When I think of Aumann's agreement theorem, my first reflex is to average. You think A is 80% likely; my initial impression is that it's 60% likely. After you and I talk, maybe we both should think 70%. "Average your starting beliefs", or perhaps "do a weighted average, weighted by expertise" is a common heuristic.
But sometimes, not only is the best combination not the average, it's more extreme than either original belief.
Let's say Jane and James are trying to determine whether a particular coin is fair. They both think there's an 80% chance the coin is fair. They also know that if the coin is unfair, it is the sort that comes up heads 75% of the time.
Jane flips the coin five times, performs a perfect Bayesian update, and concludes there's a 65% chance the coin is unfair. James flips the coin five times, performs a perfect Bayesian update, and concludes there's a 39% chance the coin is unfair. The averaging heuristic would suggest that the correct answer is between 65% and 39%. But a perfect Bayesian, hearing both Jane's and James's estimates – knowing their priors, and deducing what evidence they must have seen - would infer that the coin was 83% likely to be unfair. [Math footnoted.]
Perhaps Jane and James are combining this information in the middle of a crowded tavern, with no pen and paper in sight.

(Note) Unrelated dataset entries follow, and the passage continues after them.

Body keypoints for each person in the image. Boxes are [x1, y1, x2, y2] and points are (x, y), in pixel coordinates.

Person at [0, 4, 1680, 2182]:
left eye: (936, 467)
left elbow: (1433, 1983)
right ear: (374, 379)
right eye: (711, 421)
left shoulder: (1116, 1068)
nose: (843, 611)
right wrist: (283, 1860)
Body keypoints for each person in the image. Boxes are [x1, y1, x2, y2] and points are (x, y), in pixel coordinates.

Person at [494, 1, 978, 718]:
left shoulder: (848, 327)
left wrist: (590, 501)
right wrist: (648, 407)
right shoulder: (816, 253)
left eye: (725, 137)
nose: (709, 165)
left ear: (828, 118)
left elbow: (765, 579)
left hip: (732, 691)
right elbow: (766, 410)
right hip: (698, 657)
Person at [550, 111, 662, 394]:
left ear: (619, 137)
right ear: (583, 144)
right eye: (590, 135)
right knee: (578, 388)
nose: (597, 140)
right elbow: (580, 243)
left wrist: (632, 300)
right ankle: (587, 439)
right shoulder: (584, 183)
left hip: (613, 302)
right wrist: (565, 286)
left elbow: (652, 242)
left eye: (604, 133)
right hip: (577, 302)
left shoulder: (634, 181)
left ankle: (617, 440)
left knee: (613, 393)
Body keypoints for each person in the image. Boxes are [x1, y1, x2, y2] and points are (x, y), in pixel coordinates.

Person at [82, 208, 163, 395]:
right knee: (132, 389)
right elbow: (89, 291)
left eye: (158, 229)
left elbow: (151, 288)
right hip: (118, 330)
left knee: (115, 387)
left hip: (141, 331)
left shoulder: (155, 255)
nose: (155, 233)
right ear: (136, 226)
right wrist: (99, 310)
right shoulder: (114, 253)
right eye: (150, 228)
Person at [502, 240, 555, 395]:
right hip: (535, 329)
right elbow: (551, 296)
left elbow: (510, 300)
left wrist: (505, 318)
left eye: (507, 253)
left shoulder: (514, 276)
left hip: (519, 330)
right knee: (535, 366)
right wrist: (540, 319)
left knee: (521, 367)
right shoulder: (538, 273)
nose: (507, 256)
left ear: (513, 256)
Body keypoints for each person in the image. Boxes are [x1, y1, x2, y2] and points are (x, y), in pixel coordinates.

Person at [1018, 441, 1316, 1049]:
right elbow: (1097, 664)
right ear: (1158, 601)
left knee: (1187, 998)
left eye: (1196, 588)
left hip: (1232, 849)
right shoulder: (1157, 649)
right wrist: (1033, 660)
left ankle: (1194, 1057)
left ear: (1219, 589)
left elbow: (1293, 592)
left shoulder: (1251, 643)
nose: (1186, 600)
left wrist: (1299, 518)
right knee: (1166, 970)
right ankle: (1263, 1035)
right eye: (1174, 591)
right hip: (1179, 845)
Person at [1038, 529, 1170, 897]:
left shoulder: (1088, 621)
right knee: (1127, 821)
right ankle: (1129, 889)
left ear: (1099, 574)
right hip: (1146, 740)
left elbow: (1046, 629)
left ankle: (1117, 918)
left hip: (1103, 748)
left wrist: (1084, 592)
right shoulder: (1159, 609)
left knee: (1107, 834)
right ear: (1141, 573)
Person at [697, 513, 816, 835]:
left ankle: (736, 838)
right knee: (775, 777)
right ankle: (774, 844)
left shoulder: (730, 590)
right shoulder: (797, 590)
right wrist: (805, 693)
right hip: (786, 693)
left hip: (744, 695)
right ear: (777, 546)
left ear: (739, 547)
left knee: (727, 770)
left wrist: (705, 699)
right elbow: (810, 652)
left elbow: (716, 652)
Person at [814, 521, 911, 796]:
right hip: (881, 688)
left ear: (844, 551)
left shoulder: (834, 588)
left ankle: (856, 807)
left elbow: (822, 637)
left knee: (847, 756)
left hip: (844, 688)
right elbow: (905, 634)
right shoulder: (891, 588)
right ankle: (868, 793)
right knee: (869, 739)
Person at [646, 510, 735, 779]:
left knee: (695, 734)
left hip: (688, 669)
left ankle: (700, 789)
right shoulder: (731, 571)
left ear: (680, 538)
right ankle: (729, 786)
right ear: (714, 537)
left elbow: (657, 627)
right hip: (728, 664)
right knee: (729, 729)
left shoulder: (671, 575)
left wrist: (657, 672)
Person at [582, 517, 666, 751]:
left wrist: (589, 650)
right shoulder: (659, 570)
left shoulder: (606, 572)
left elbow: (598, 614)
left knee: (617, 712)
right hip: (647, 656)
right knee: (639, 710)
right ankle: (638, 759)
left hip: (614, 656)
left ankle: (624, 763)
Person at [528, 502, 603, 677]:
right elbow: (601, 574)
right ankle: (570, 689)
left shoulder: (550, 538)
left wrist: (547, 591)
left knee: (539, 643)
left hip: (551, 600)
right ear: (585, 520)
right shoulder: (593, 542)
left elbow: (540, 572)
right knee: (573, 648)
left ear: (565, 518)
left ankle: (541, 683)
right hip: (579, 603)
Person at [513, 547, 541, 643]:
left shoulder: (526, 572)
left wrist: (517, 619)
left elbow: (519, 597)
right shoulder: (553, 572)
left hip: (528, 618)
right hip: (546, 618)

Maybe they don't have time or memory enough to tell each other all the coins they observed. So instead they just tell each other their posterior probabilities – a nice, short summary for a harried rationalist pair. Perhaps this brevity is why we tend to average posterior beliefs.
However, there is an alternative. Jane and James can trade likelihood ratios. Like posterior beliefs, likelihood ratios are a condensed summary; and, unlike posterior beliefs, sharing likelihood ratios actually works.